Not saying that's the issue in UK/IE, but it may be something analogous. To prove (to them and the gov't) that you're actually a freelancer, perhaps you need to make your own company? IANAL, just an idea to check into.
GET AN LLC. Companies are a lot more willing to work Corp to Corp. An S-corp along with the LLC will allow you to pay yourself a salary. Even these middlemen are a lot happier working Corp to Corp, and should give you more wiggle room. Nobody likes a 1098-T worker. If you're concerned about anonymity, getting a corporation in New Mexico allows you to create a corporation relatively anonymously.
https://cindysnewmexicollcs.com/
It's not for everyone of course and there have been hardships. But this has and continues to be the adventure of a lifetime. When I hear about people working a decade in an office and then think about the last decade that I lived I would never change it. Stability is overrated.
Bonus: I have way more personal savings and investments than I could have had by staying back in crazy expensive Europe.
Side note: the only time I had a frustrating experience as a freelancer, from a legal perspective, was when working for a UK company. The UK seems to have a crazy amount of rules and regulations around this. Fortunately I was able to get out of the project within a few months and I made a personal rule of "no UK clients from now on".
I work with a few freelancers: a friend of mine, a guy i met on a platform (and we decided it's not necessary to do follow up business through that platform) and freelancers on a platform.
If I get a cold email no matter how warm and personal they're trying to make it sound I'm assuming it's from someone who emails 1000s of companies and the email goes to spam, even if I need such service because spam shouldn't pay off.
I'm a game dev who's been freelancing for years. All the work I've done has been through friends and acquaintances and people I've met at industry events n stuff.
But why the heck would I even consider doing that? The whole point of freelancing (at least IMO) is being _free_ from the middlemen.
So(at least in Ireland, where I'm based) this is an issue with the taxation authority.

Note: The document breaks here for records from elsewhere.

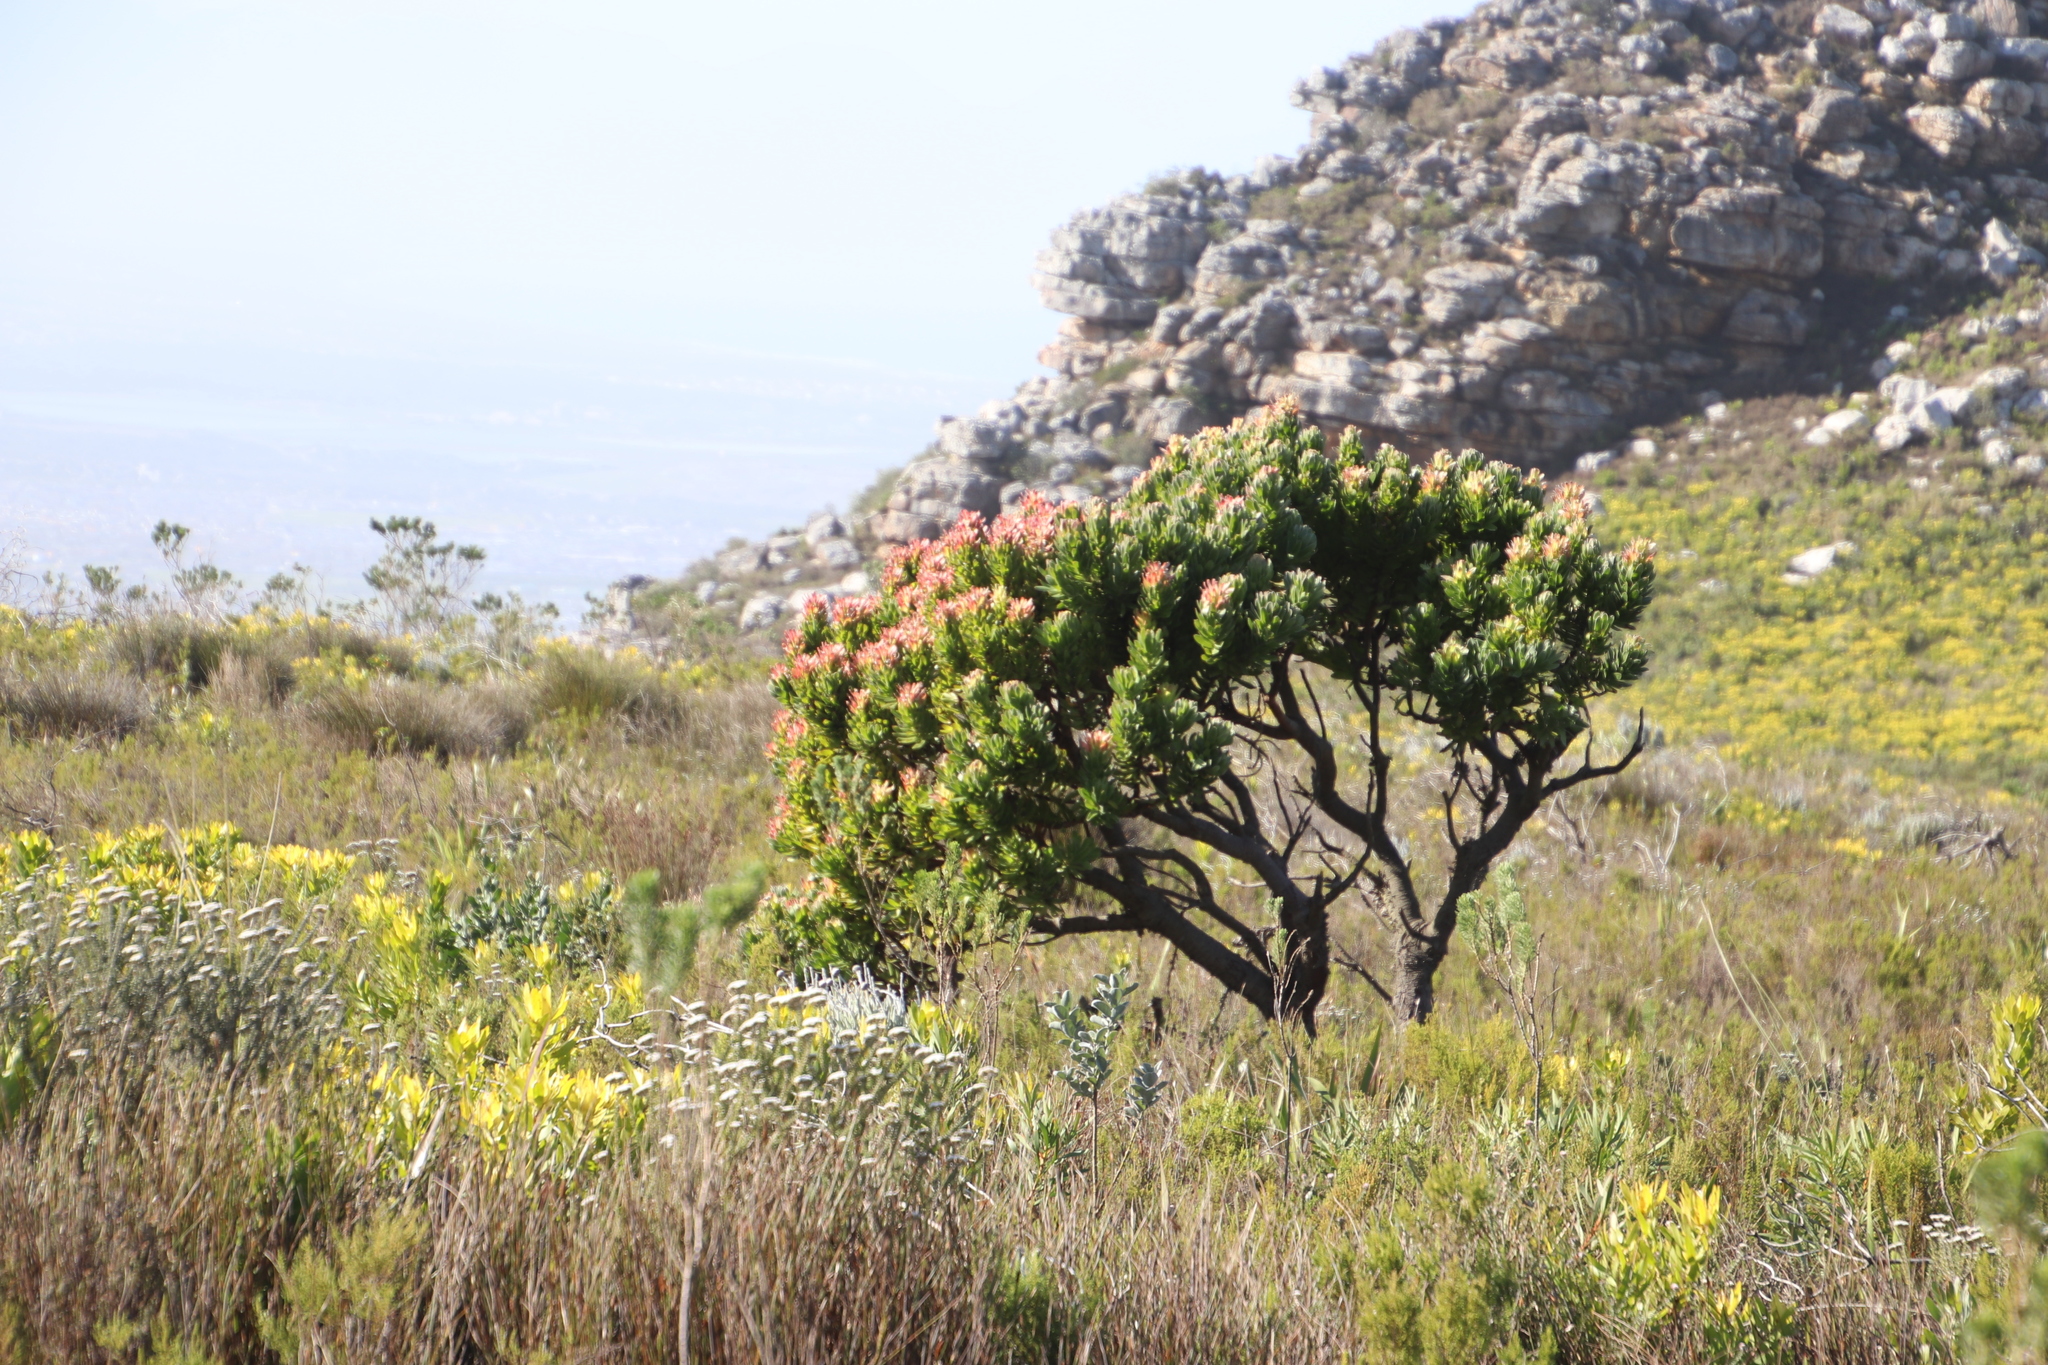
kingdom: Plantae
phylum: Tracheophyta
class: Magnoliopsida
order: Proteales
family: Proteaceae
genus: Mimetes
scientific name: Mimetes fimbriifolius
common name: Fringed bottlebrush
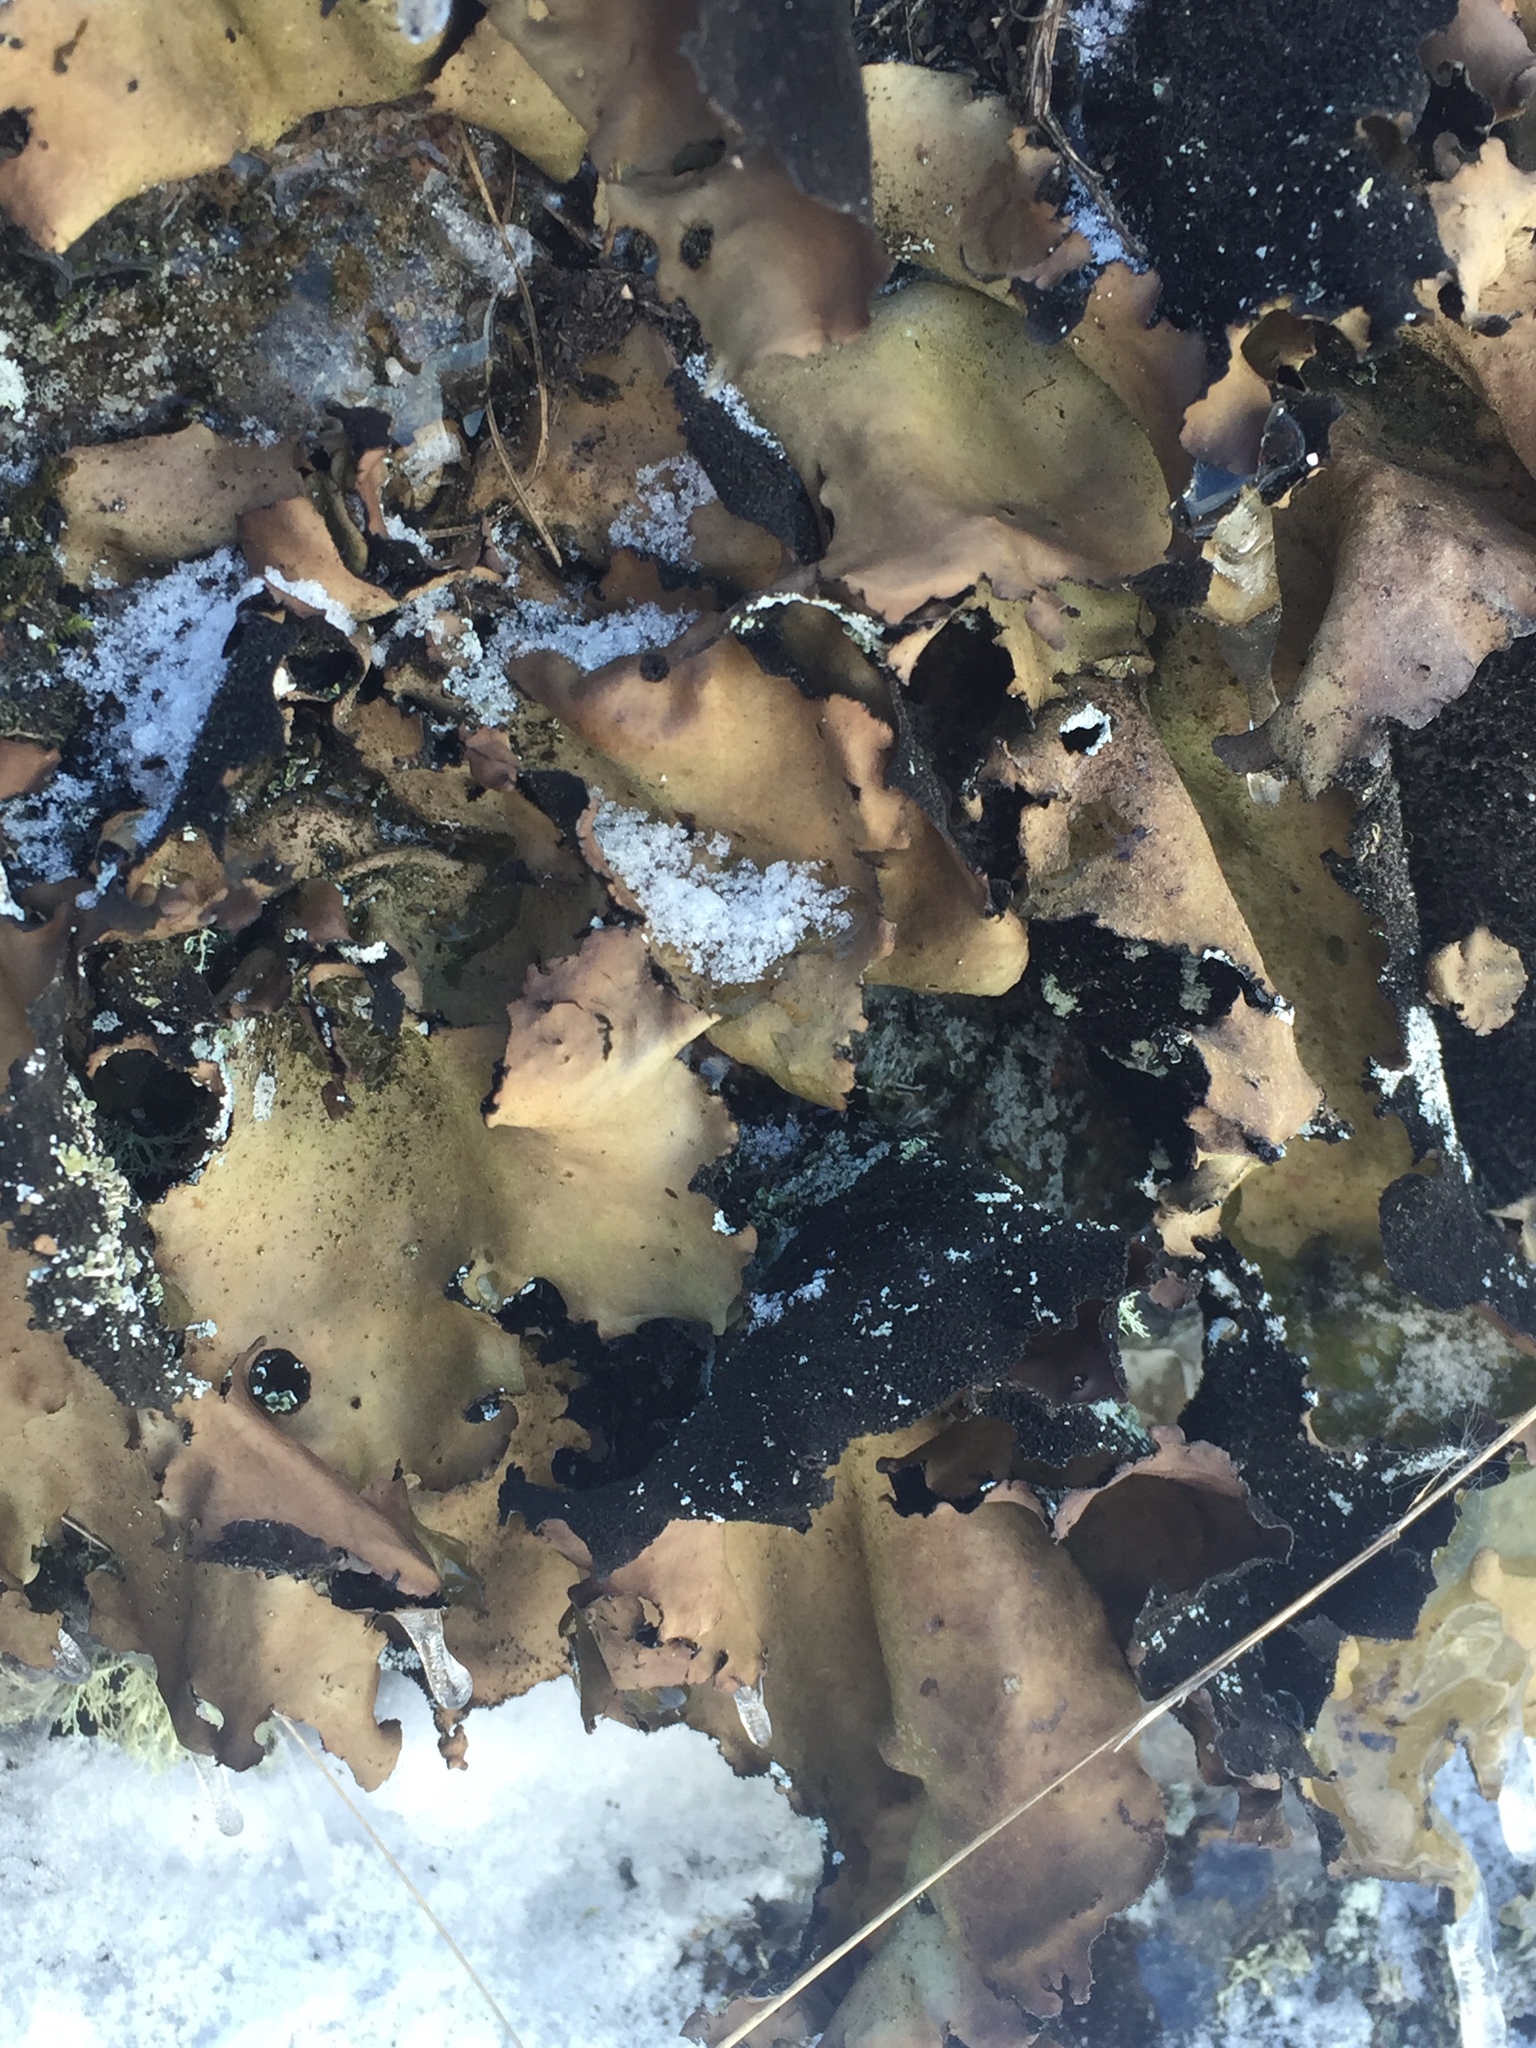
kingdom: Fungi
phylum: Ascomycota
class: Lecanoromycetes
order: Umbilicariales
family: Umbilicariaceae
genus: Umbilicaria
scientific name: Umbilicaria mammulata
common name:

I'm currently fake contracting (company has no EU based entity), but the reason that they generally want a legal entity is to ensure that all your tax gets paid, as otherwise the company can be held liable for the unpaid tax.
I currently work with fenero.ie, and pay them 130 per month (which comes off pre-tax income) to use an umbrella company which deals with accounts, registration and taxation for me.
I _think_ that you could set up a company yourself, but if you're just getting started I'd recommend using a middleman for now.
I think the body-shop approach through a middleman is where most people start, but figuring out how and when to move on from that is trickier.
But as other said, only hiring companies instead of individuals protects you from potential lawsuits around social fraud.
My experience is that when a company is big enough to have a legal department, they invent a bunch of terrible scenarios and then create policies to protect the company from the things they imagined. Yes, there can be real problems hiring contractors directly (but I think it's fairly rare), and it's a lot easier to have one or two agencies that you pay instead of dozens (up to thousands like the company I'm working for now) of separate contractors.
Billing the big corps (when it's possible to contract corp-to-corp) has been a pretty awful experience too. Adobe wanted to see my company's client list, tax returns, and marketing materials AFTER the work had been done, for an invoice under $20k. I said no, and it took over 2 months to get them to pay. That was a while back though, so maybe things have changed.